[Goal of the exercise]: Reproduce the records below in full and without edits, omitting images.

[Data for this exercise]:
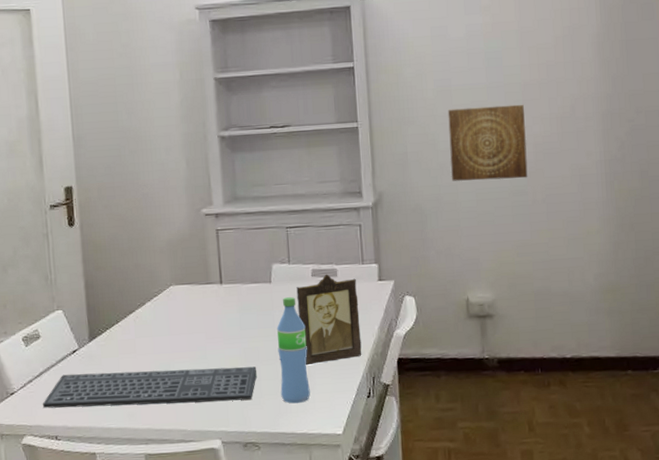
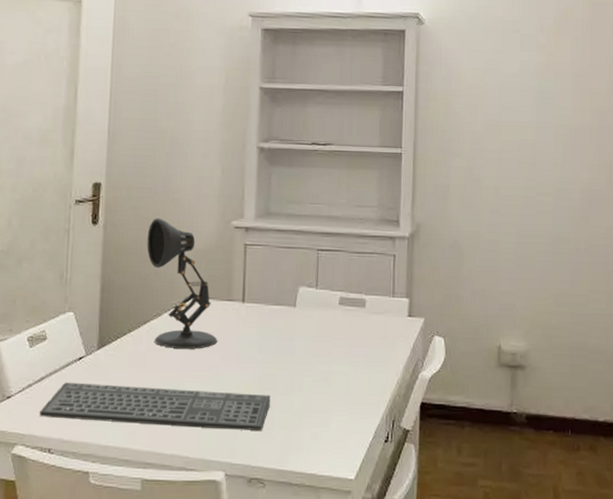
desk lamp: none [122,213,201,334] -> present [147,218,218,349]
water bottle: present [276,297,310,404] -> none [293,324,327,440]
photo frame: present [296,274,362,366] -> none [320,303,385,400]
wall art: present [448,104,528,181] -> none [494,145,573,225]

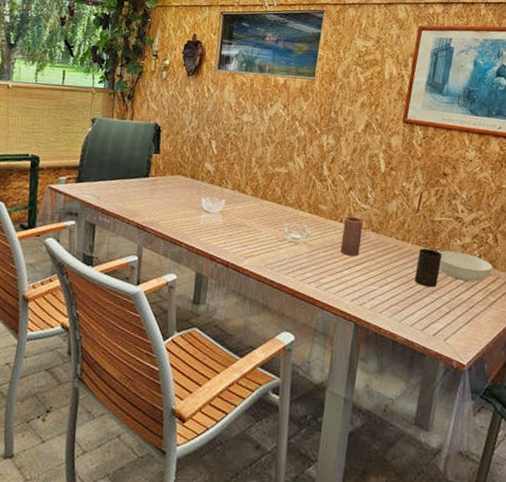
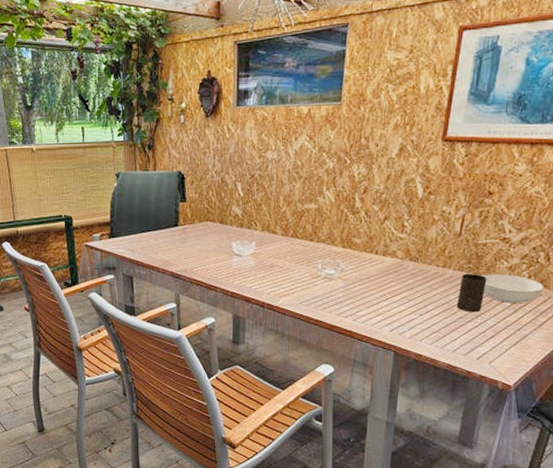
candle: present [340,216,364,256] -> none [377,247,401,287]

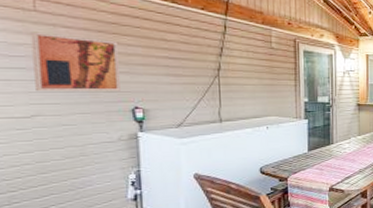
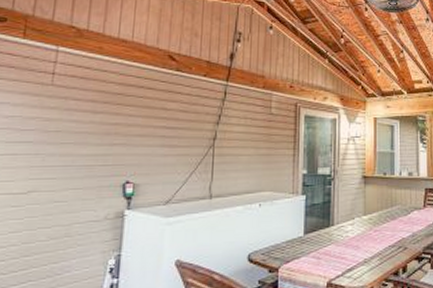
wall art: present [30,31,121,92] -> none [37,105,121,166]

[Answer section]:
desk lamp: none [122,213,201,334] -> present [147,218,218,349]
water bottle: present [276,297,310,404] -> none [293,324,327,440]
photo frame: present [296,274,362,366] -> none [320,303,385,400]
wall art: present [448,104,528,181] -> none [494,145,573,225]

candle: present [340,216,364,256] -> none [377,247,401,287]

wall art: present [30,31,121,92] -> none [37,105,121,166]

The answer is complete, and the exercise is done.